PROCEDIMENTOS METODOLÓGICOS
Para comprovar as hipóteses levantadas anteriormente, pretendemos desenvolver
quatro atividades que farão parte do curso da disciplina Educação Matemática – Geometria,
existente na grade curricular do curso de Licenciatura em Matemática do INFES/UFF, dentro
da perspectiva inclusiva.
Na atividade 1 será elaborado um cenário de aprendizagem onde um aprendiz com
deficiência interage com a matemática escolar, em particular, com algum conceito
geométrico e os futuros professores, juntamente com a pesquisadora, serão levados a
avaliarem e discutirem este cenário, mobilizando ou fazendo emergir suas concepções sobre
ensino de geometria, seja para alunos com deficiência ou não. O objetivo é levantar as
possíveis dificuldades que os licenciandos enfrentariam neste cenário e as possíveis
estratégias seriam propostas para superar estas dificuldades no processo educacional
inclusivo.

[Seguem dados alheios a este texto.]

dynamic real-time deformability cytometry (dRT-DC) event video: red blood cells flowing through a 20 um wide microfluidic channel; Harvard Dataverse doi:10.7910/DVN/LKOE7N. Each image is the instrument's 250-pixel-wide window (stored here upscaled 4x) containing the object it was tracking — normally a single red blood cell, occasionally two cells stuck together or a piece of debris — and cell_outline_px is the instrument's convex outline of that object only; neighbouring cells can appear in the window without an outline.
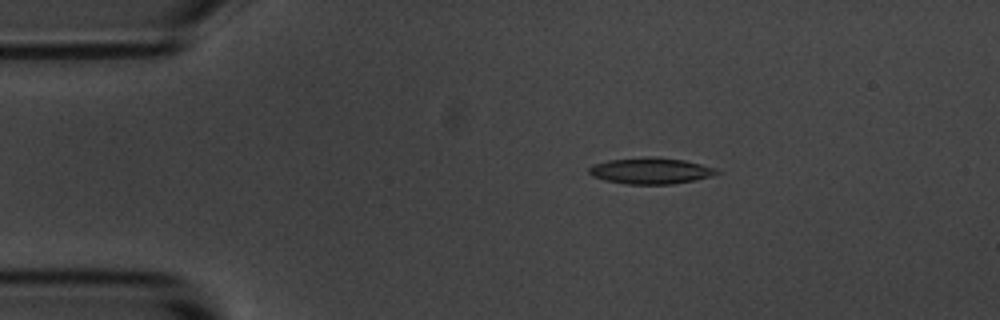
{"species": "common noctule bat (a hibernating species)", "species_latin": "Nyctalus noctula", "temperature_condition": "room temperature", "stored_images_in_passage": 5, "camera_frame_rate_fps": 3000, "um_per_image_px": 0.085, "animal": {"sex": "male", "body_mass_g": 20.1, "forearm_length_mm": 53.5}, "frame": {"image": 1, "passage_image": 2, "time_ms": 1.333, "image_size_px": [1000, 320], "cell_outline_px": [[724, 172], [712, 176], [696, 180], [672, 184], [628, 184], [604, 180], [592, 176], [588, 172], [588, 168], [592, 164], [608, 160], [648, 156], [652, 156], [684, 160], [716, 168]], "centroid_in_image_um": [55.32, 14.51], "position_along_channel_um": 29.7, "area_um2": 19.77}}
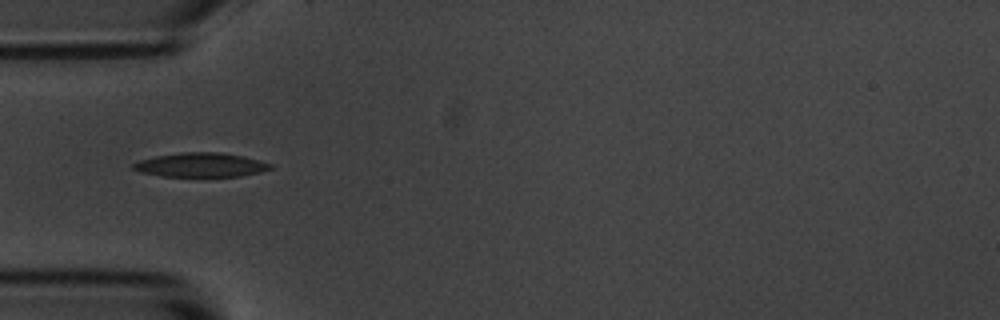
{"frame": {"image": 2, "passage_image": 4, "time_ms": 3.667, "image_size_px": [1000, 320], "cell_outline_px": [[272, 168], [260, 172], [240, 176], [160, 176], [140, 172], [132, 168], [132, 164], [140, 160], [156, 156], [180, 152], [220, 152], [244, 156], [272, 164]], "centroid_in_image_um": [17.05, 14.01], "position_along_channel_um": 67.9, "area_um2": 19.25}}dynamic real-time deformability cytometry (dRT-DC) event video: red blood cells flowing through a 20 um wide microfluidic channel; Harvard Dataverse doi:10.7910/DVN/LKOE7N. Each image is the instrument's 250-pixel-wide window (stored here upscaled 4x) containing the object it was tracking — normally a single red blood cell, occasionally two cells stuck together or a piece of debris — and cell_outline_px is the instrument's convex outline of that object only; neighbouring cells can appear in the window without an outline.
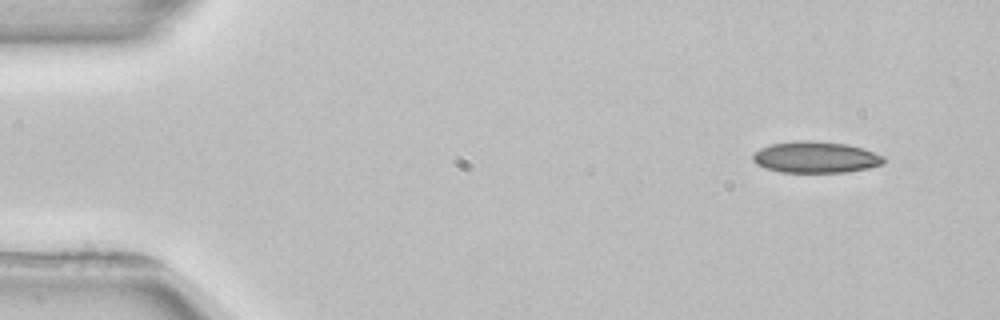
{"species": "common noctule bat (a hibernating species)", "species_latin": "Nyctalus noctula", "temperature_condition": "room temperature", "stored_images_in_passage": 3, "camera_frame_rate_fps": 3000, "um_per_image_px": 0.085, "animal": {"sex": "female", "body_mass_g": 22.7, "forearm_length_mm": 54.2}, "frame": {"image": 1, "passage_image": 1, "time_ms": 0.0, "image_size_px": [1000, 320], "cell_outline_px": [[884, 164], [868, 168], [848, 172], [780, 172], [764, 168], [756, 164], [752, 160], [752, 156], [760, 148], [772, 144], [796, 140], [812, 140], [848, 144], [884, 156]], "centroid_in_image_um": [69.31, 13.36], "position_along_channel_um": 15.7, "area_um2": 23.99}}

Para se alcançar esse objetivo a atividade será dividida em dois momentos: no
primeiro, o aluno deverá responder às questões de avaliação do cenário de maneira
individual e, em seguida, o mesmo cenário será discutido em grupo.

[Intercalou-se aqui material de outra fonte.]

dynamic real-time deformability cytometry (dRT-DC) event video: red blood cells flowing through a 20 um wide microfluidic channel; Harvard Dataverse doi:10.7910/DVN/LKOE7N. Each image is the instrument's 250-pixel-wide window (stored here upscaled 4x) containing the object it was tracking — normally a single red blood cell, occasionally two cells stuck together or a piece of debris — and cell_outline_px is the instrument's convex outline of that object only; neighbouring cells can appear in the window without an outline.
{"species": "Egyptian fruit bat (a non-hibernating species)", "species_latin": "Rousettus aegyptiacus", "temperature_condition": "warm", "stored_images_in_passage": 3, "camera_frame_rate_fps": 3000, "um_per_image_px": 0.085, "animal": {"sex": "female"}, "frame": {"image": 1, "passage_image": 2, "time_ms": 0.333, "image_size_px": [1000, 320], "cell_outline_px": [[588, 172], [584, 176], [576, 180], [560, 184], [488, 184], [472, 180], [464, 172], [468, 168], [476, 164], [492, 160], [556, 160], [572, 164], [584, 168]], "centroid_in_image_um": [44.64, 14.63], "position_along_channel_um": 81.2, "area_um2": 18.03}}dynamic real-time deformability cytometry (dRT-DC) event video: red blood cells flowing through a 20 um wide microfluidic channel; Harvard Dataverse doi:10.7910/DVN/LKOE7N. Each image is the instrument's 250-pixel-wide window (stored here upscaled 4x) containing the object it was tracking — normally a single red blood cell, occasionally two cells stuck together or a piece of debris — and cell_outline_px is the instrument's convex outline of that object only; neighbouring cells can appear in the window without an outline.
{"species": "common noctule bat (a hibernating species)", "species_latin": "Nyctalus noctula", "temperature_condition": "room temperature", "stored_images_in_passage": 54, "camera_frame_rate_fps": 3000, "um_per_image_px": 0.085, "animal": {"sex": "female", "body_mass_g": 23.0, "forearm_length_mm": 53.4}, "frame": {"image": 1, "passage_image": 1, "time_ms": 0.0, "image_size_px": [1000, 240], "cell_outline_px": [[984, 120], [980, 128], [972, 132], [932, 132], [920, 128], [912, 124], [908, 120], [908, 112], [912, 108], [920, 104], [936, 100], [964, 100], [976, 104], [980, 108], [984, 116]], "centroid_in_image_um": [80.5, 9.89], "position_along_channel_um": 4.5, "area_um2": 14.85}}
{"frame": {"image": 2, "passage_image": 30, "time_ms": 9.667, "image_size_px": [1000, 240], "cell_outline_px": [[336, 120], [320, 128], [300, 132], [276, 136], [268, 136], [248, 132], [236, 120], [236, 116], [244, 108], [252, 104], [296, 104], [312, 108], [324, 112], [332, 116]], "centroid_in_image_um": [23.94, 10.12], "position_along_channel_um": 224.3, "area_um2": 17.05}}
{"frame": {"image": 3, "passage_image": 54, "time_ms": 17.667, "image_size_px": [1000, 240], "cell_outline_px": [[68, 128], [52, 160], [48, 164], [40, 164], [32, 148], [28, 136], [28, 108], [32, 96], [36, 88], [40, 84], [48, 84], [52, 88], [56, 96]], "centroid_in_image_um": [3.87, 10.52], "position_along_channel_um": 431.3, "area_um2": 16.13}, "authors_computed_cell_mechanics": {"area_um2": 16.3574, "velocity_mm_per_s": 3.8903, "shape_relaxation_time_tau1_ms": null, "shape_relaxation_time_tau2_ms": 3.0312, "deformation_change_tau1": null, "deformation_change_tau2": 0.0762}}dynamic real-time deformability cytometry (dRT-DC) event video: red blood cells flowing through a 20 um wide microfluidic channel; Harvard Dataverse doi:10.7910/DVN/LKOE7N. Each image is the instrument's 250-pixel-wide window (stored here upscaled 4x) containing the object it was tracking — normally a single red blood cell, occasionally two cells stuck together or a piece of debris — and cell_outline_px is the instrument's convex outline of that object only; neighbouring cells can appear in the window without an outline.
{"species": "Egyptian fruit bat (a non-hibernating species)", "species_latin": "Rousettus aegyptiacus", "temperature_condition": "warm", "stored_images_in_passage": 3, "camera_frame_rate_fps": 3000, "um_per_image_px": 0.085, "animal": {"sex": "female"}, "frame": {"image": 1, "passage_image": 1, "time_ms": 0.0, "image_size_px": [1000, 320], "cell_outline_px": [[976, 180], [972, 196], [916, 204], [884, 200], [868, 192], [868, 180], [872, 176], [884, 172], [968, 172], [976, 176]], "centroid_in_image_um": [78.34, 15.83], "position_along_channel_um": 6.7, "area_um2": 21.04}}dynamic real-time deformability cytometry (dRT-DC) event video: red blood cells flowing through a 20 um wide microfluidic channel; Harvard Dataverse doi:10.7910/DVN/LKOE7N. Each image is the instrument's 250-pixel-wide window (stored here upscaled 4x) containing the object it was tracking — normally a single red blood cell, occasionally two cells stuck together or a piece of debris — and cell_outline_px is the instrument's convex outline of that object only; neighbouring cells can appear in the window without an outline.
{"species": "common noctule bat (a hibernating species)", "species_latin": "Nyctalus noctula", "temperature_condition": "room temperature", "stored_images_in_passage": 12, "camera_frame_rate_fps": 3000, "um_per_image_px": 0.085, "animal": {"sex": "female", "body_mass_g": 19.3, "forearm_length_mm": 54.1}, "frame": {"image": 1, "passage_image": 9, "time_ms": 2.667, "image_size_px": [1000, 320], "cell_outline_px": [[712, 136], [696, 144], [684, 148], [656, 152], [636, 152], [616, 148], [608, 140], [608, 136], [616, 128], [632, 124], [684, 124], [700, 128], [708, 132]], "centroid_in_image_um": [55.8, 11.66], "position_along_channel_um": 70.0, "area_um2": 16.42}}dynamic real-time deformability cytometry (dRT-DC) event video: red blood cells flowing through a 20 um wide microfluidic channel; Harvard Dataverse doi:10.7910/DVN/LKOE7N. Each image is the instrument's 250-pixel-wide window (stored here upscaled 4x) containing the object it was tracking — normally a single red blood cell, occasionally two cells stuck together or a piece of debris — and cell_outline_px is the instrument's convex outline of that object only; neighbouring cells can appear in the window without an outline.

Na atividade 2 os licenciandos, em grupo de três componentes, executarão uma
atividade de Geometria no nível do Ensino Fundamental. Mas a proposta é que dentre os três
componentes, um terá seu campo visual temporariamente interrompido (aluno A), outro
poderá ver, mas não poderá falar (aluno B) e o terceiro será o observador (aluno C), filmando
ou descrevendo a atuação dos outros. A atividade 3 é semelhante a atividade 2, mas a
atividade de Geometria será no nível do Ensino Médio e na atividade 4 os licenciandos serão
divididos em grupos de até quatro componentes. Cada grupo deverá elaborar ou criar uma
atividade de ensino de Geometria para uma turma fictícia de alunos com restrições,
estabelecida pela pesquisadora, destacando aspectos importantes sobre inclusão. Nosso
objetivo com estas atividades é levantar as concepções sobre aprendizagem de geometria
dos alunos com deficiência e as diferentes formas de mediação encontradas pelos futuros
professores para resolverem um problema de geometria, quando um dos sentidos está
temporariamente interrompido.
Todas as atividades devem ser gravadas em áudio e/ou vídeo para posterior
transcrição e análise das dificuldades enfrentadas, estratégias sugeridas e concepções
emergentes sobre o ensino e aprendizagem de geometria.
CONSIDERAÇÕES FINAIS
Estamos na fase de elaboração do curso da disciplina Educação Matemática Geometria, incluindo as atividades que servirão para coleta dos dados e buscando a
metodologia que seja mais adequada para análise dos dados, visando alcançar nossos
objetivos.
No entanto, a relevância deste trabalho se deve ao fato de ser uma resposta aos
anseios dos professores em serviço sobre sua formação quanto à inclusão de alunos com
necessidades especiais. Não temos a pretensão de afirmar que os participantes do curso se
passarão a se sentir preparados para atuarem numa sala de aula inclusiva, ou se algum dia
poderemos afirmar estar preparados. Mas acreditamos que os cursos de licenciatura precisam
reformular seu currículo de modo a levar os futuros professores a pensarem no ensino e
aprendizagem da matemática considerando a diversidade dos alunos e os desafios que
surgem na sala de aula.
É claro que os reflexos desta pesquisa não serão notados imediatamente na sociedade,
mas é um ponto de partida para que tenhamos uma formação do professor de matemática
numa perspectiva inclusiva, de modo que os futuros professores possam tornar suas salas de
aula um ambiente mais inclusivo, onde todos os alunos, com ou sem necessidades especiais,
tenham acesso ao conhecimento matemático.